According to Munkres, given a collection $$\mathbb{B}$$ of non empty sets there exists a choice function so that $$c(B) \in B$$ for each $$B \in \mathbb{B}$$. So why can’t I define my set to be the set containing $$c(B)$$ for $$B \in \mathbb{B}$$?

• I am 100% sure that this is a duplicate. – Asaf Karagila Aug 4 at 19:58

This can't work, for instance $$A=P(X)\setminus\{\emptyset\}$$ is a collection of non-empty sets but there can't be a set $$C$$ which contains exactly one element of each: it would have to contain all elements of $$X$$ because of singletons, so it would be equal to $$X$$... but it wouldn't contain exactly one element of $$X$$ which also is in $$P(X)$$.

On the other hand if you add the hypothesis that two elements of $$C$$ are always disjoint, you can probably make it work. By the axiom of choice, there would be a function such that $$f(a) \in a$$ and so you would build $$C = \{f(a), a\in A\}$$.

Conversely, if your property is true, then for any $$A$$ you can consider the set $$A'=\{\{a\}\times a, a \in A\}$$. Elements of $$A'$$ are clearly disjoint, so you can find $$C$$ containing exactly one element of each, of the form $$(a,x)$$. Finally you take $$f:a \mapsto x$$.

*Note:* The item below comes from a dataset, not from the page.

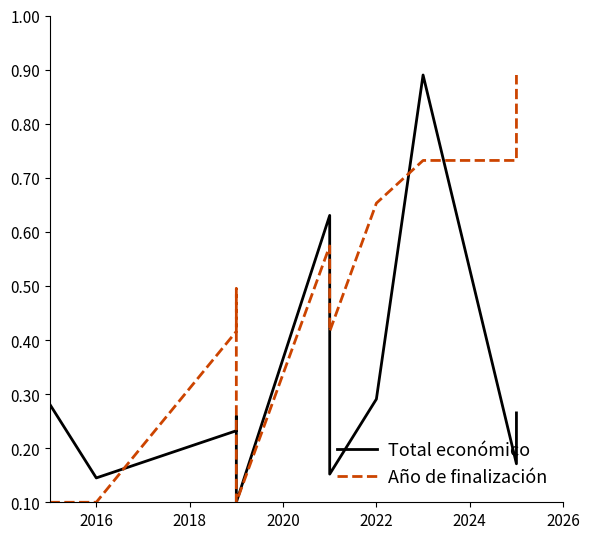

Which series has the largest total across all categories?

Año de finalización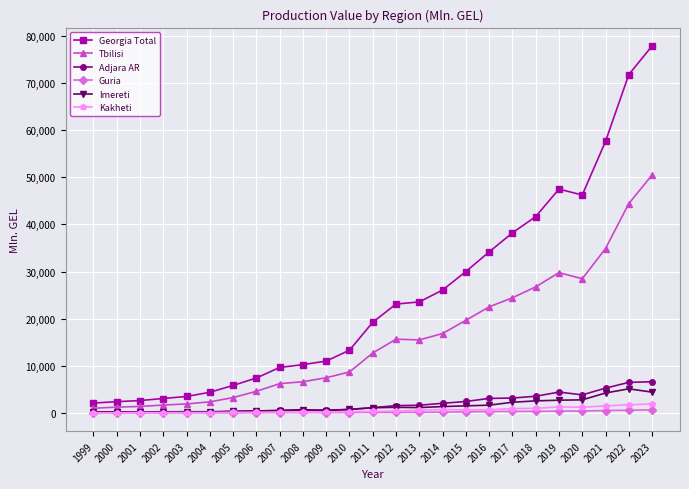

True or false: Kakheti has a value of 910.9 at 2017.

True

• According to munkres, given a collection $:\mathbb{B}$ of non empty subsets, there exists a choice function c such that c(B) $\in$ $B$ for each B $\in \mathbb{B}$ why isn’t that equivalent to what I said? – topologicalmagician Aug 4 at 19:52
• I forgot to mention you in the above comment – topologicalmagician Aug 4 at 19:55
• It is not because your assertion is false (cf. my proof). There can't be a set which contains "precisely one element from each element of $A$" in the example I gave (the axiom of choice just implies that there is a choice function $f(a)\in a$, but it might pick elements which also belong to other elements of $A$ as well). – FXV Aug 4 at 20:06
• The choice function allows you to pick one element from each set but there's no guarantee that the resulting set formed from these choices will contain only one element from each of the original family of sets. – Cheerful Parsnip Aug 4 at 20:10
• @Cheerful Parsnip , What I meant was that for each B, $C \cap B$ contains a single element. That would only work if the sets were disjoint, right? – topologicalmagician Aug 4 at 20:12

Here's a corrected version of your attempt to give something equivalent to the axiom of choice: the Cartesian product of any set of non-empty sets is non-empty. (It's the fifth bullet point under "Set theory" here.) Note that (i) we use products rather than a set containing elements of elements because these may repeat and (ii) it must be a set, and not arbitrary collection, of non-empty sets.